● ACTION ITEM
Reproduce the material below word for word, leaving the pictures out of your answer.

● DATA FOR ANALYSIS

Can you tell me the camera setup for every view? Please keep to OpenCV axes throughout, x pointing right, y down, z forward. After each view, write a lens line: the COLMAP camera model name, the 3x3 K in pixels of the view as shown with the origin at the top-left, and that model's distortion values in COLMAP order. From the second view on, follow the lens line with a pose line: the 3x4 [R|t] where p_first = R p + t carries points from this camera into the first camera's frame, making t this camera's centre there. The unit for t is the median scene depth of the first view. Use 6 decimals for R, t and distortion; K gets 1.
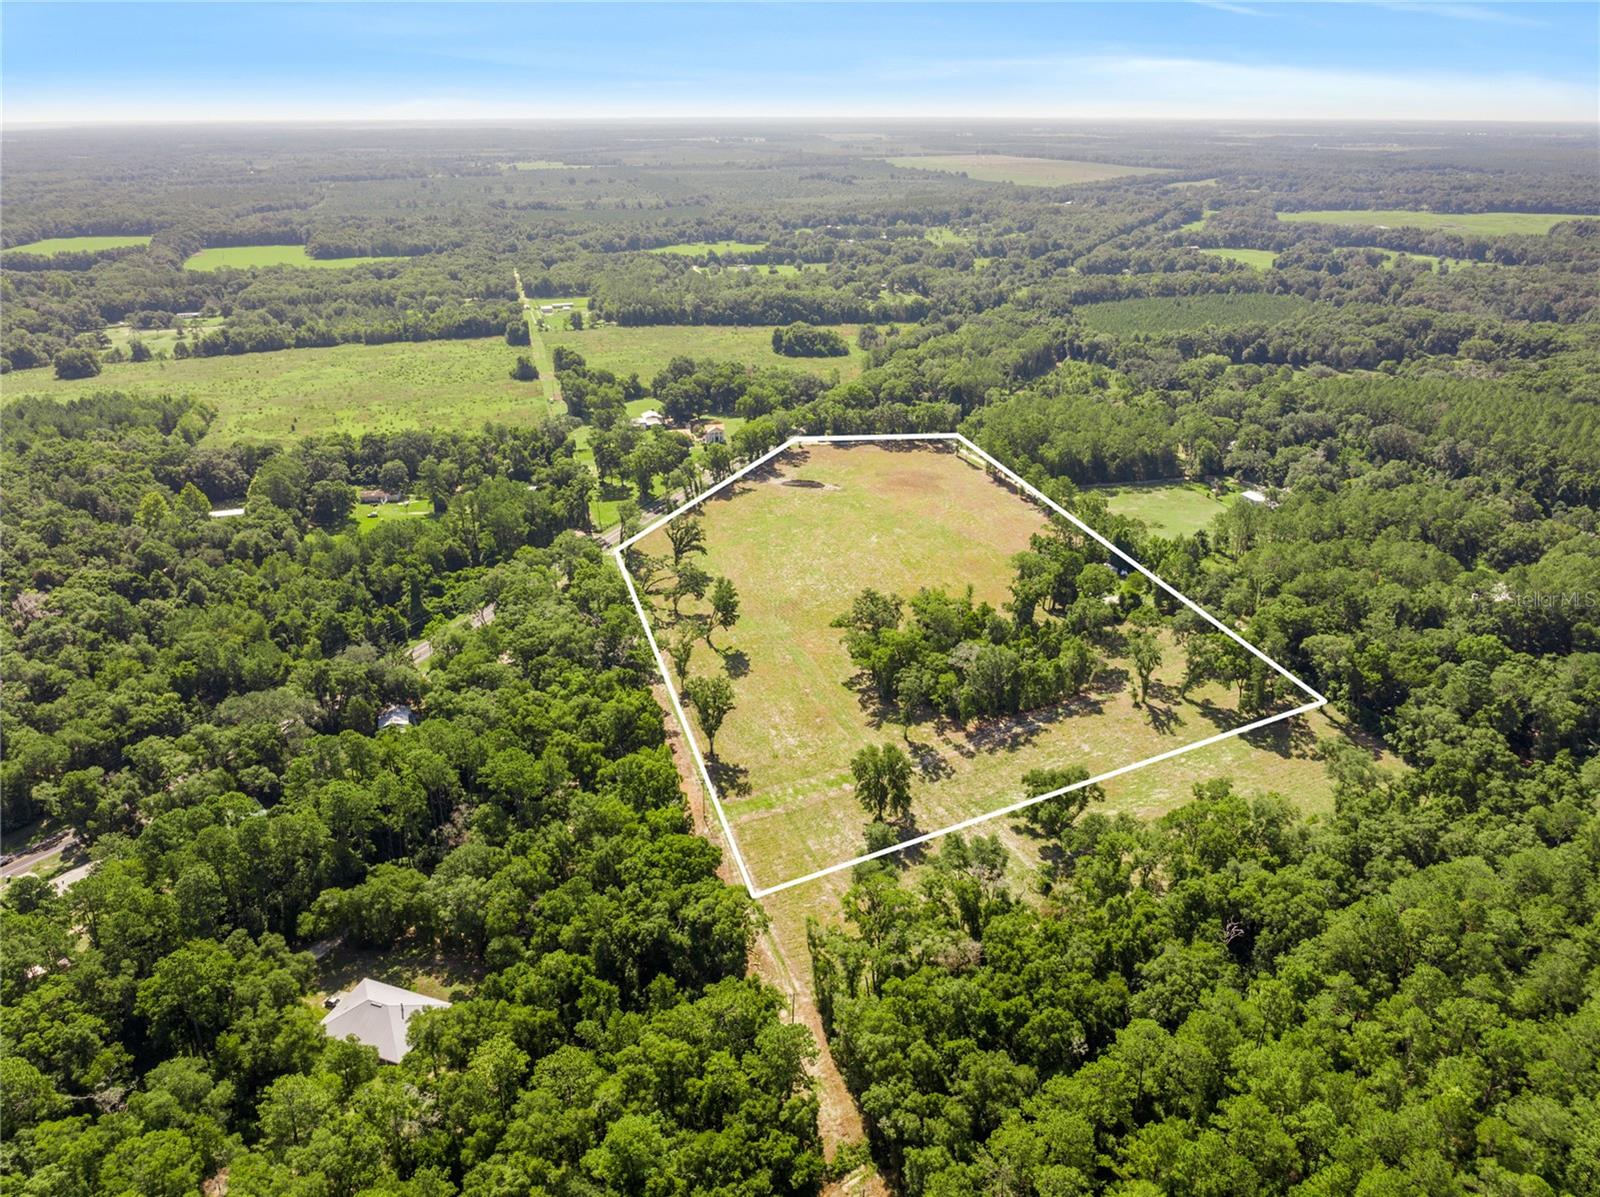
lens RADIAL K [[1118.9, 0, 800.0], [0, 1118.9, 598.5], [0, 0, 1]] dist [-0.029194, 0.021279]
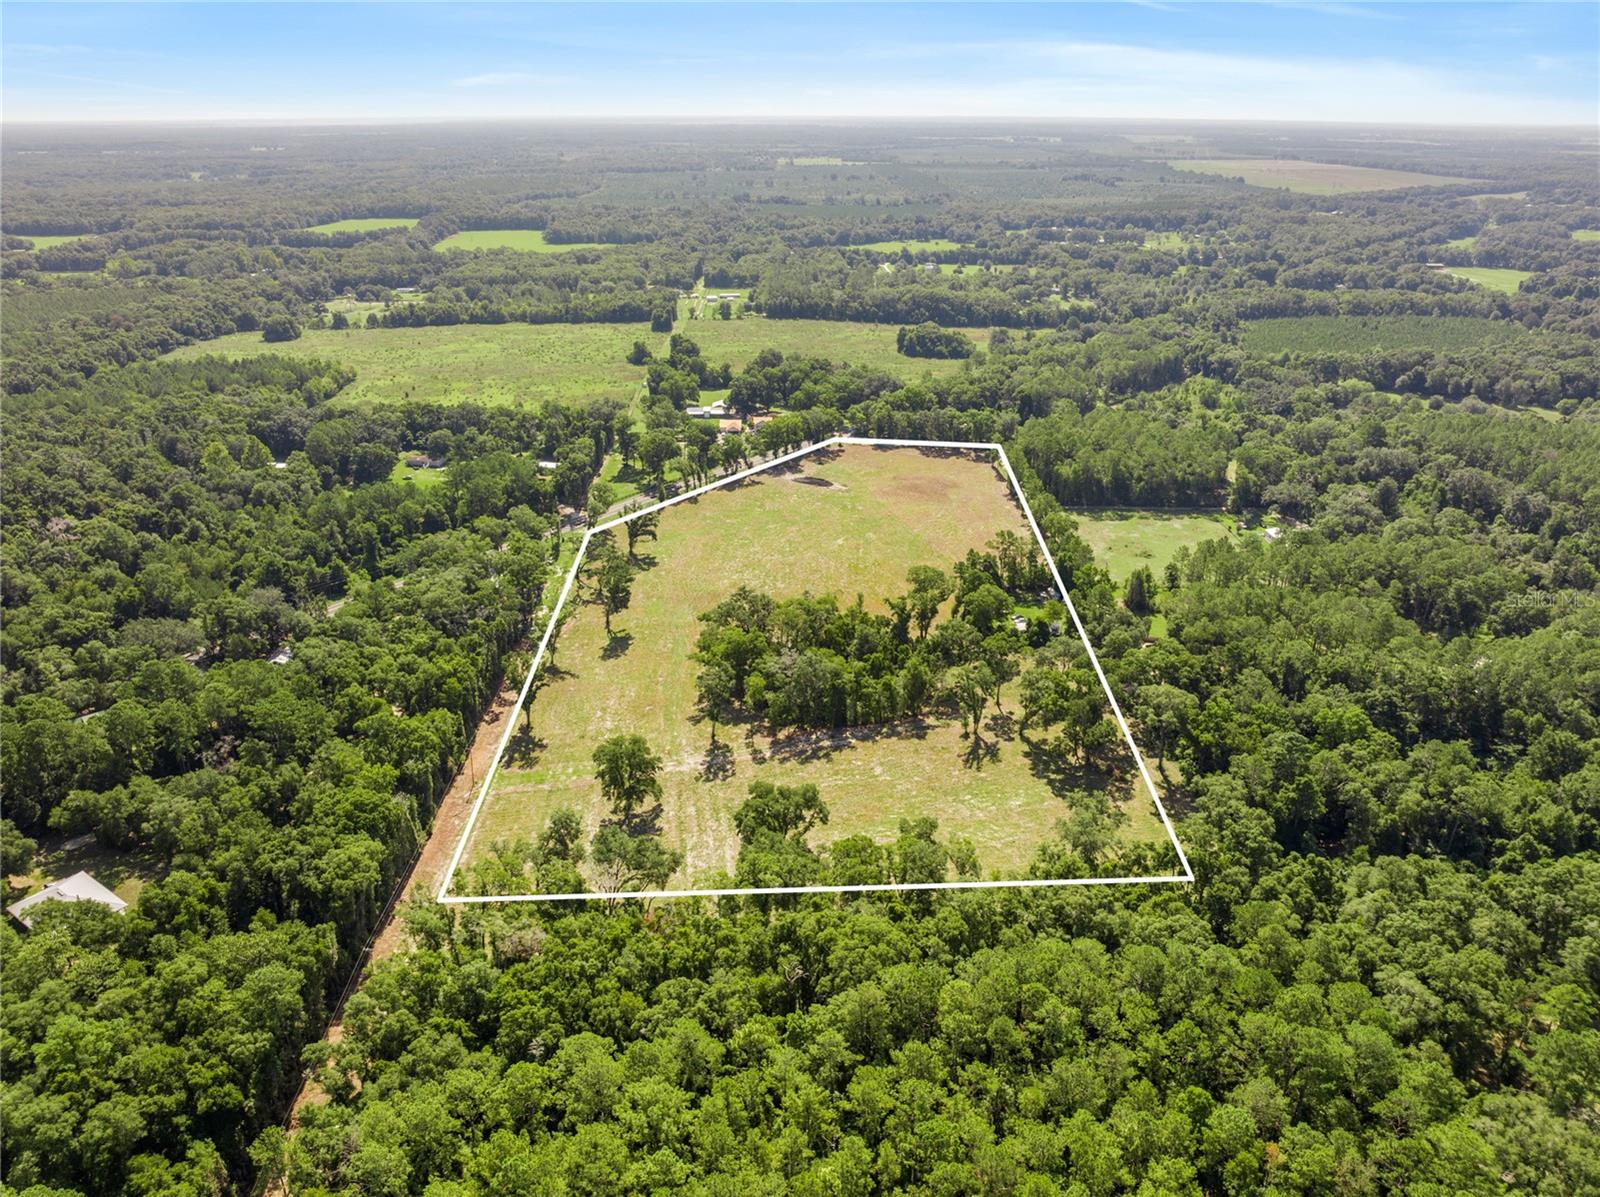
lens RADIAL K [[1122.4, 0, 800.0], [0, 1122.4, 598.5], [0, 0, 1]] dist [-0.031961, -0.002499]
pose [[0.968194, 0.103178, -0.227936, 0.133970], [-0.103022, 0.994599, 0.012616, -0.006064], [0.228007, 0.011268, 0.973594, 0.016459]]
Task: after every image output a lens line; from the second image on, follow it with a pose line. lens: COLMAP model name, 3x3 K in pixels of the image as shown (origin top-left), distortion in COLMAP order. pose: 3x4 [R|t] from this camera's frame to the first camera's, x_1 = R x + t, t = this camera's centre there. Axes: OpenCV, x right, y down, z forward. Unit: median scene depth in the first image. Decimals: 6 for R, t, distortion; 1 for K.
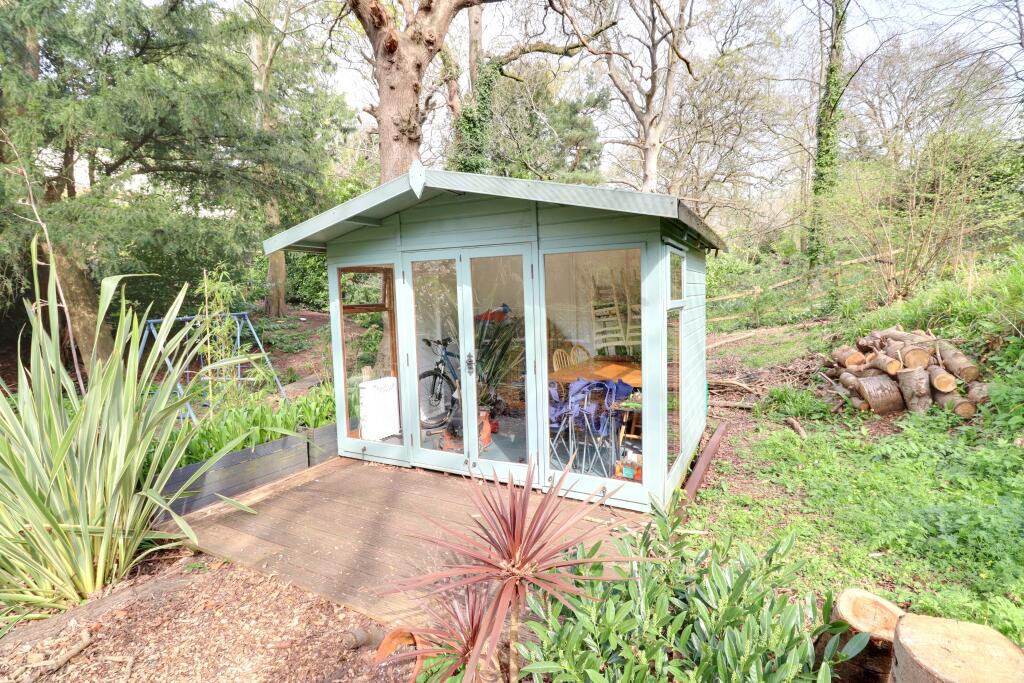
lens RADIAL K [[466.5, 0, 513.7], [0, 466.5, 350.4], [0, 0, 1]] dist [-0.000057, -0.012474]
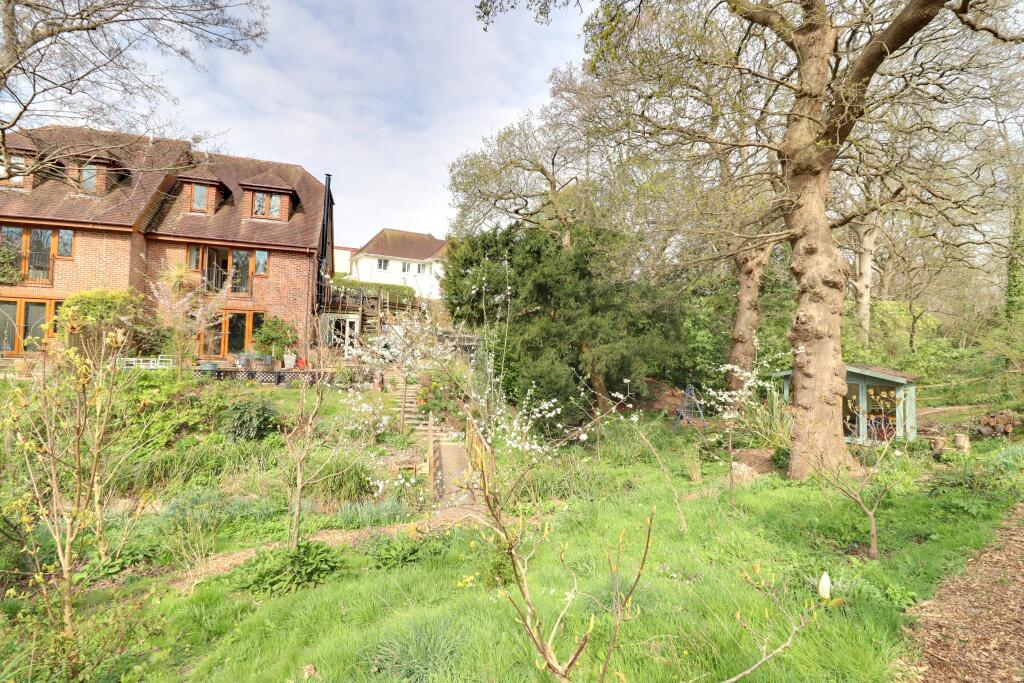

● EXERCISE SOLUTION
Can you tell me the camera setup for every view? Please keep to OpenCV axes throughout, x pointing right, y down, z forward. After each view, write a lens line: the COLMAP camera model name, the 3x3 K in pixels of the view as shown with the origin at the top-left, and that model's distortion values in COLMAP order. From the second view on, follow the lens line with a pose line: the 3x4 [R|t] where p_first = R p + t carries points from this camera into the first camera's frame, making t this camera's centre there. The unit for t is the median scene depth of the first view. Use 6 decimals for R, t and distortion; K gets 1.
lens RADIAL K [[1118.9, 0, 800.0], [0, 1118.9, 598.5], [0, 0, 1]] dist [-0.029194, 0.021279]
lens RADIAL K [[1122.4, 0, 800.0], [0, 1122.4, 598.5], [0, 0, 1]] dist [-0.031961, -0.002499]
pose [[0.968194, 0.103178, -0.227936, 0.133970], [-0.103022, 0.994599, 0.012616, -0.006064], [0.228007, 0.011268, 0.973594, 0.016459]]
Task: after every image output a lens line; from the second image on, follow it with a pose line. lens: COLMAP model name, 3x3 K in pixels of the image as shown (origin top-left), distortion in COLMAP order. pose: 3x4 [R|t] from this camera's frame to the first camera's, x_1 = R x + t, t = this camera's centre there. Axes: OpenCV, x right, y down, z forward. Unit: median scene depth in the first image. Decimals: 6 for R, t, distortion; 1 for K.
lens RADIAL K [[466.5, 0, 513.7], [0, 466.5, 350.4], [0, 0, 1]] dist [-0.000057, -0.012474]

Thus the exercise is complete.